Стивен Теннант 1920-е годы.

Архив музея Школы Дизайна Род-Айленда (RISD)

На этих странных, в кэрролловском стиле смотринах разрешалось хранить молчание лишь Сесилу Битону, фотографу и близкому другу. За него потом со страниц именитых светских журналов говорили эстетские черно-белые снимки, пожалуй, лучшие комплименты, когда-либо высказанные Теннанту. На одних он хрупок и бестелесен – полуобнаженное тело, болезненная худоба, впалая чахоточная грудь, рельефные ключицы, тонкая талия, пикантно приспущенные брюки с обмякшими подтяжками. Гламурная гомоэротика. На других одет с иголочки и застегнут на все пуговицы, неприступен, прекрасен, закрыт и величественен в ладно скроенных, мягко облегающих шерстяных костюмах, шелковых сорочках, при запонках и галстучной булавке. От шаблонного благовоспитанного юноши с лондонской Сэвил-Роу его отличают позолоченные волосы и яркий женский макияж, которым Теннант эпатировал баронетов и соблазнял британских поэтов.

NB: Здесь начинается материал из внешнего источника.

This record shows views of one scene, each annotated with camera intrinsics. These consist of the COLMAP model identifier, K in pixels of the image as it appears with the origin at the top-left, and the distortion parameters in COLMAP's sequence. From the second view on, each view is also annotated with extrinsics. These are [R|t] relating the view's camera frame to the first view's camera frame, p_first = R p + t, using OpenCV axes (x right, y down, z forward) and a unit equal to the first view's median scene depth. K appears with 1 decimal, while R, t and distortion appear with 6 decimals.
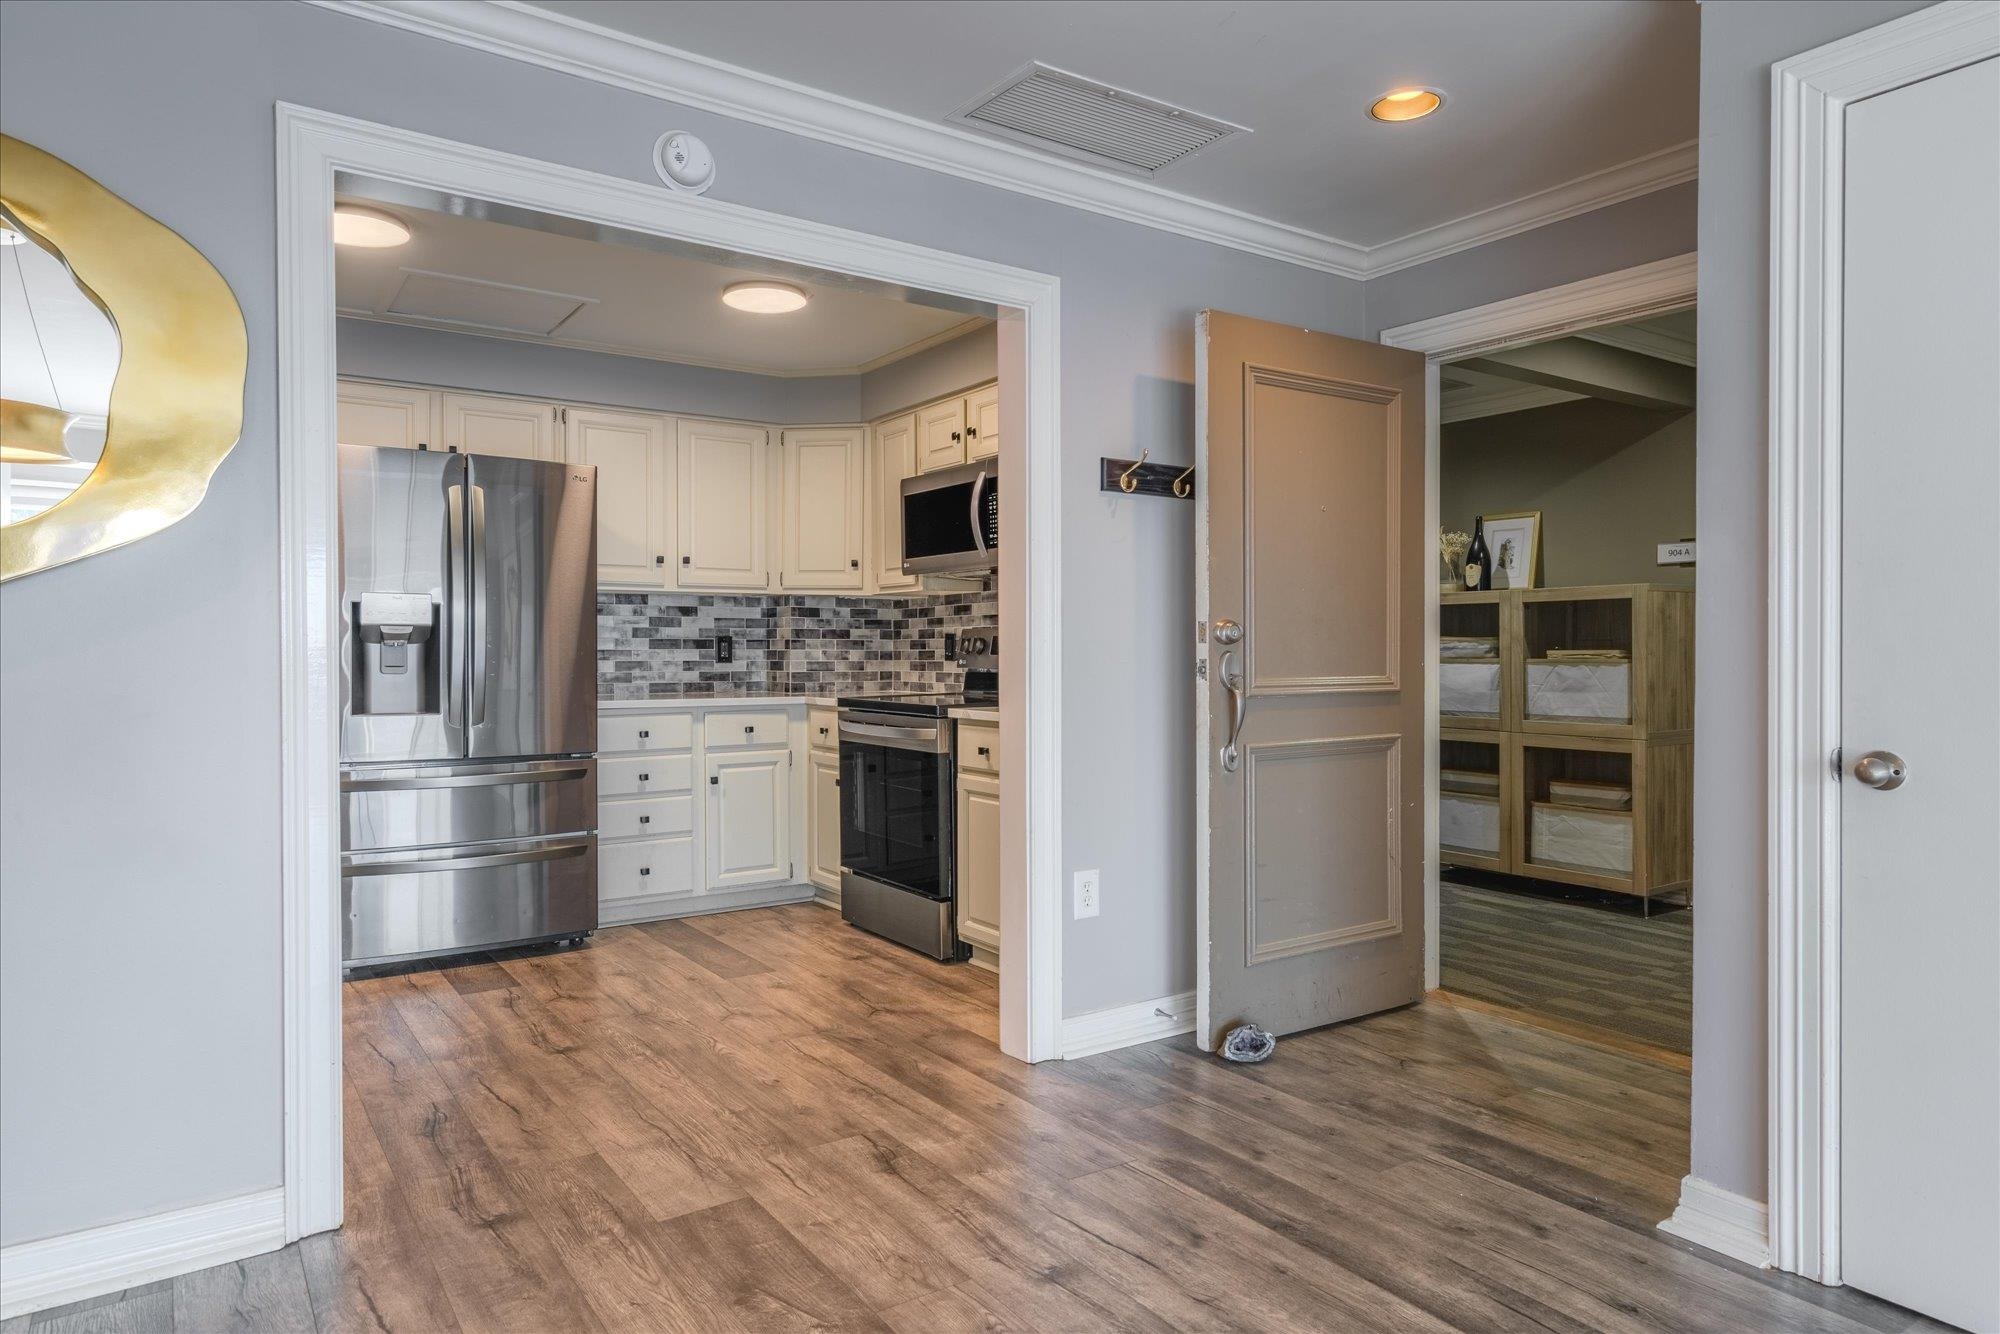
lens RADIAL K [[1212.1, 0, 1040.8], [0, 1212.1, 658.4], [0, 0, 1]] dist [-0.004155, -0.001084]
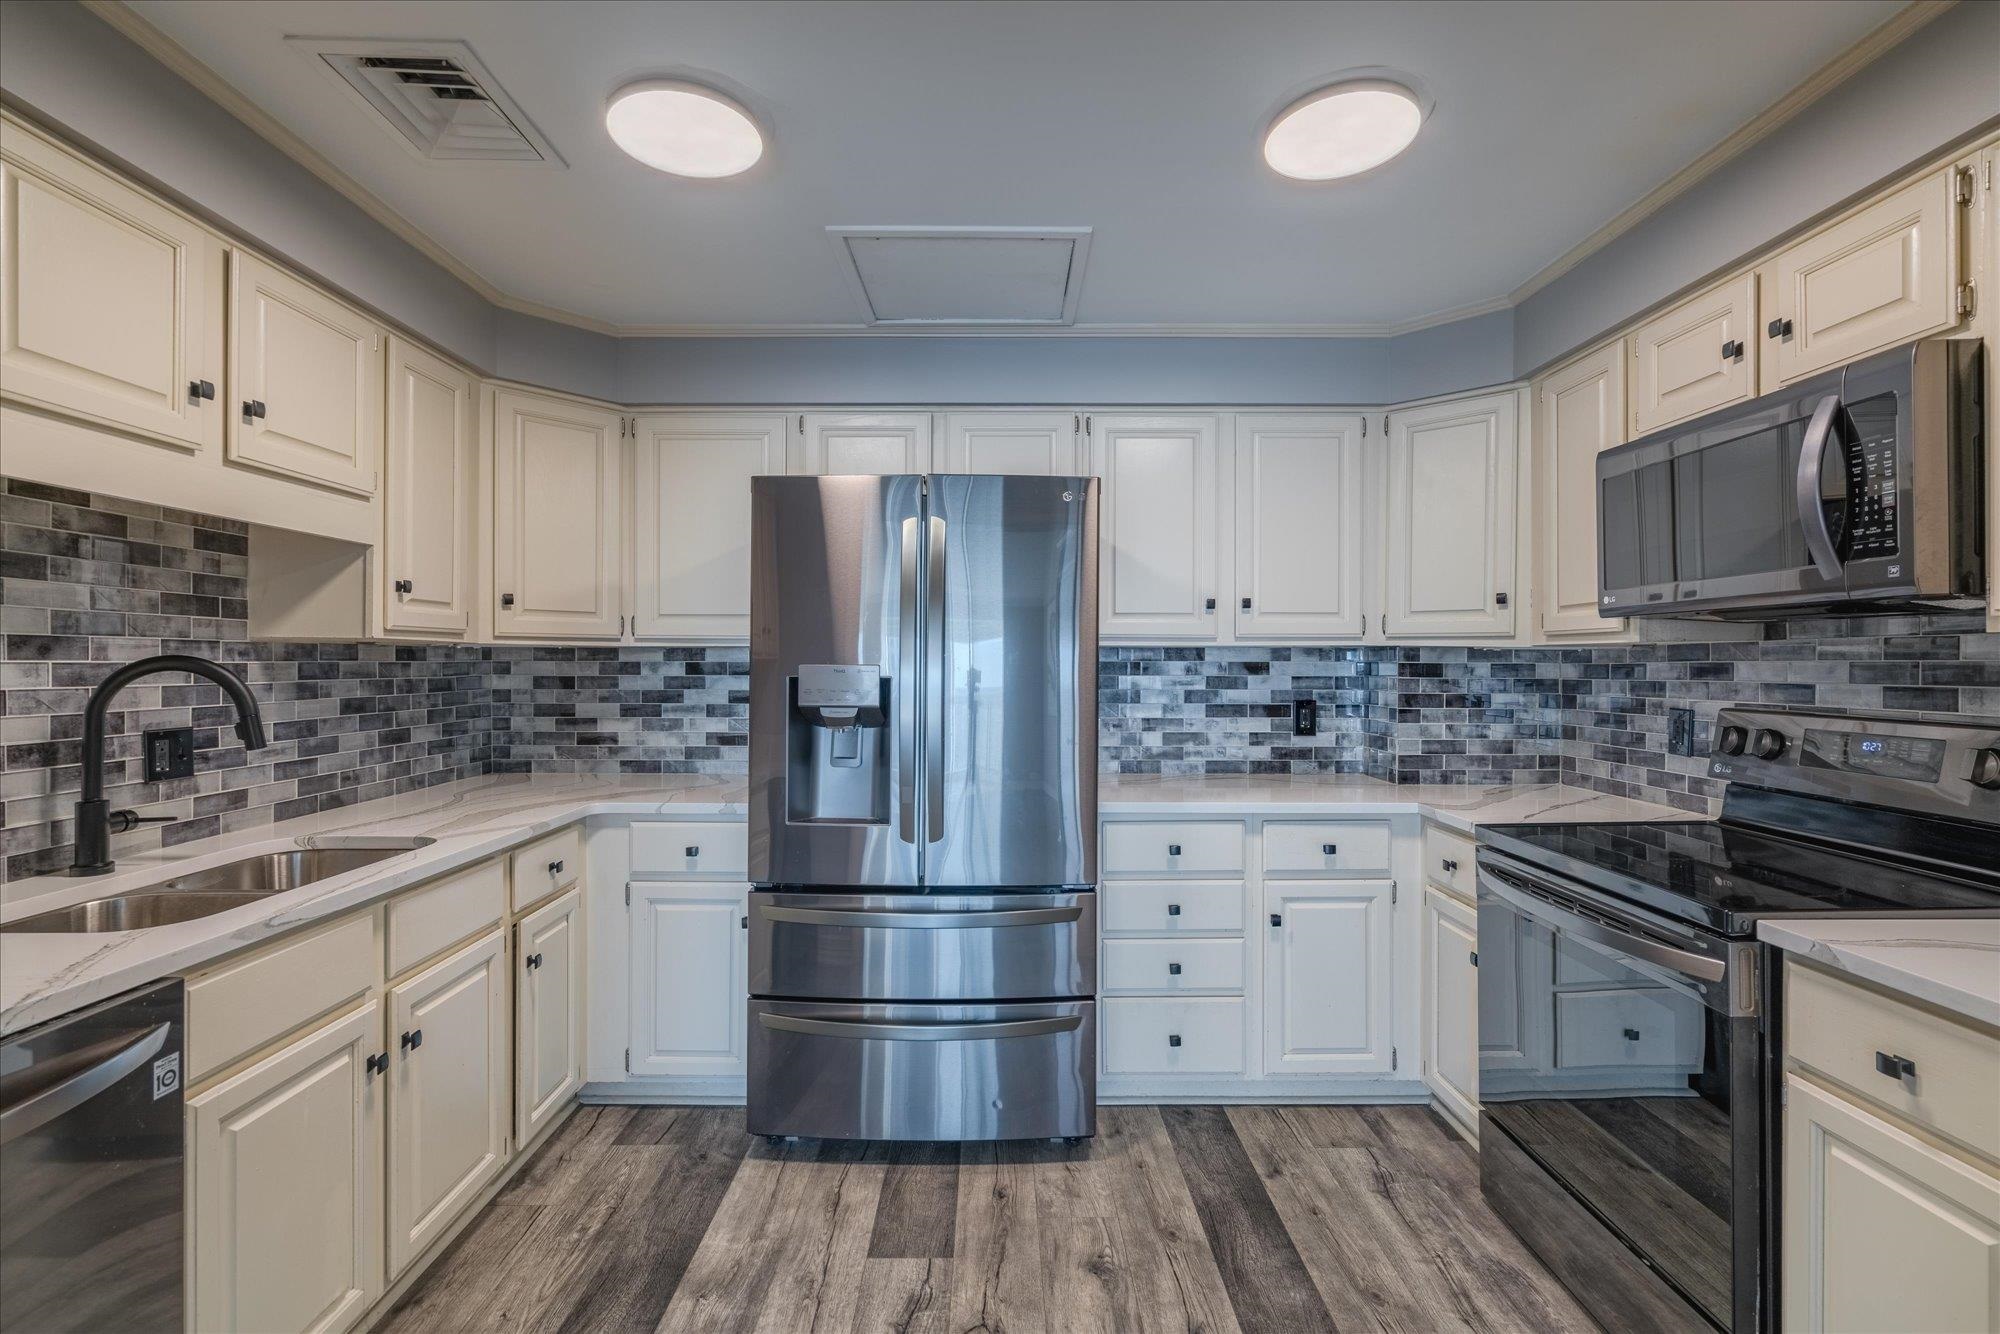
lens RADIAL K [[941.8, 0, 988.9], [0, 941.8, 669.5], [0, 0, 1]] dist [-0.002838, 0.001863]
pose [[0.810418, 0.005787, -0.585823, -0.079435], [-0.006535, 0.999978, 0.000838, -0.038269], [0.585815, 0.003150, 0.810439, 0.422104]]
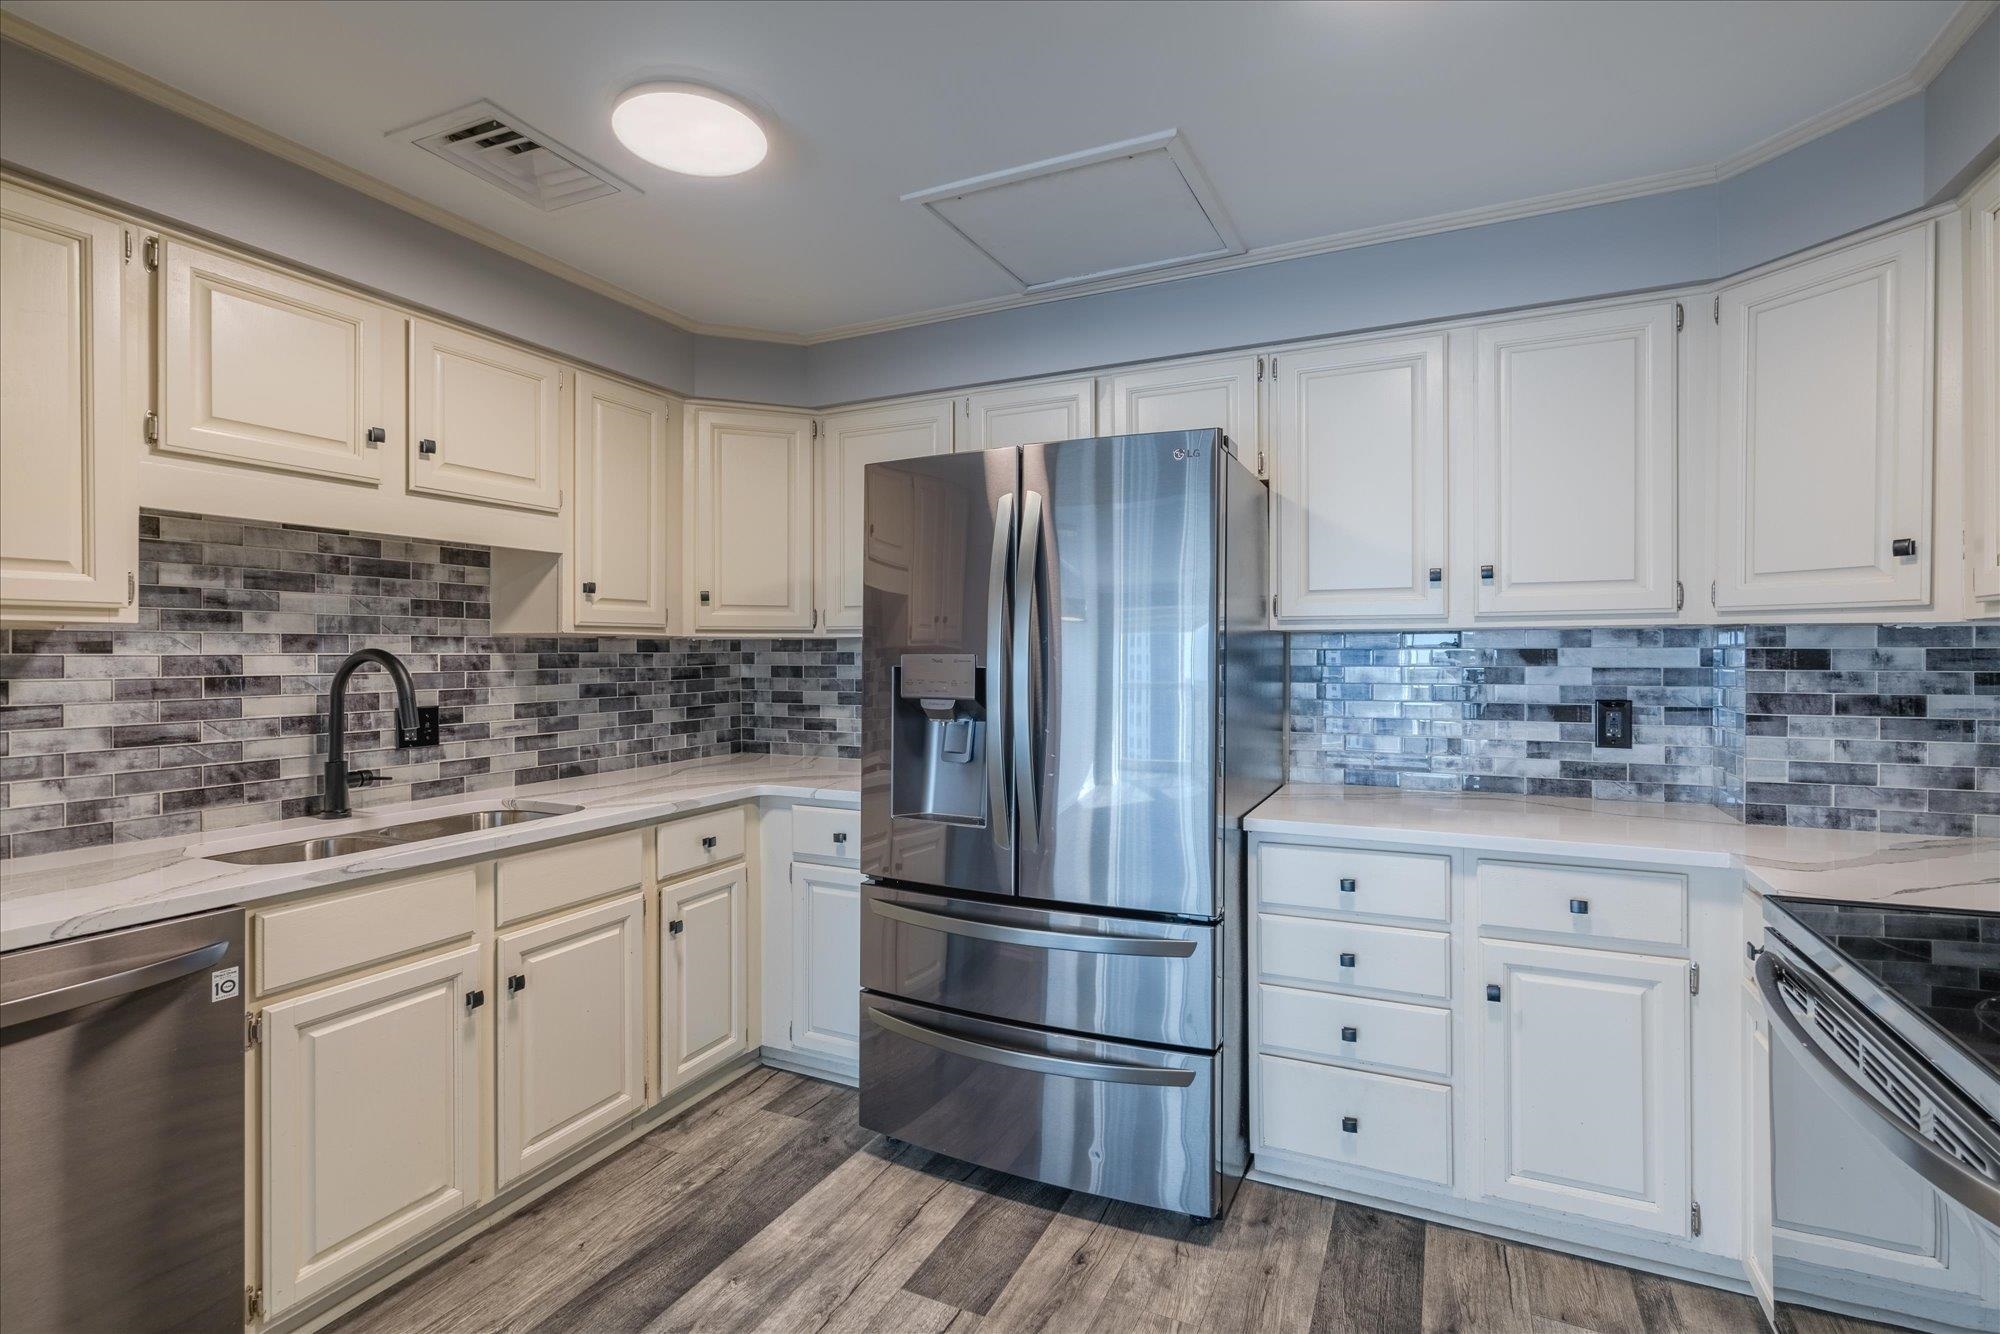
lens RADIAL K [[941.8, 0, 974.8], [0, 941.8, 658.5], [0, 0, 1]] dist [-0.002838, 0.001863]
pose [[0.469292, 0.003955, -0.883034, -0.016619], [-0.004163, 0.999989, 0.002267, -0.038762], [0.883033, 0.002612, 0.469303, 0.555264]]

Стивен Теннант в образе прекрасного пастушка.

Позирует в свободной блузе, шелковых кюлотах и чулках в стиле XVIII века, волосы слегка припудрены

pinterest.com

«Ярчайший» был воплощением уайльдианства – саркастичный, любивший афоризмы, в основном собственные, красиво изъяснявшийся, утомленный и порочный, восхитительно молодой, но главное – никогда и ничего не делавший. И это не преувеличение. Теннант буквально ничего не делал. Статуэткой лежал на диване, наблюдая на безупречно белых стенах спальни представление театра теней, срежиссированное Сири Моэм, супругой писателя. Тихонько прогуливался по саду с воркующей стайкой жеманников и забавлялся с ними в маскарадах до чрезвычайности. Правда, кажется, еще он сочинял колонки для светского журнала и состоял в переписке со знатнейшими бонвиванами Британии и континента. Это единственное, что он позволял себе делать.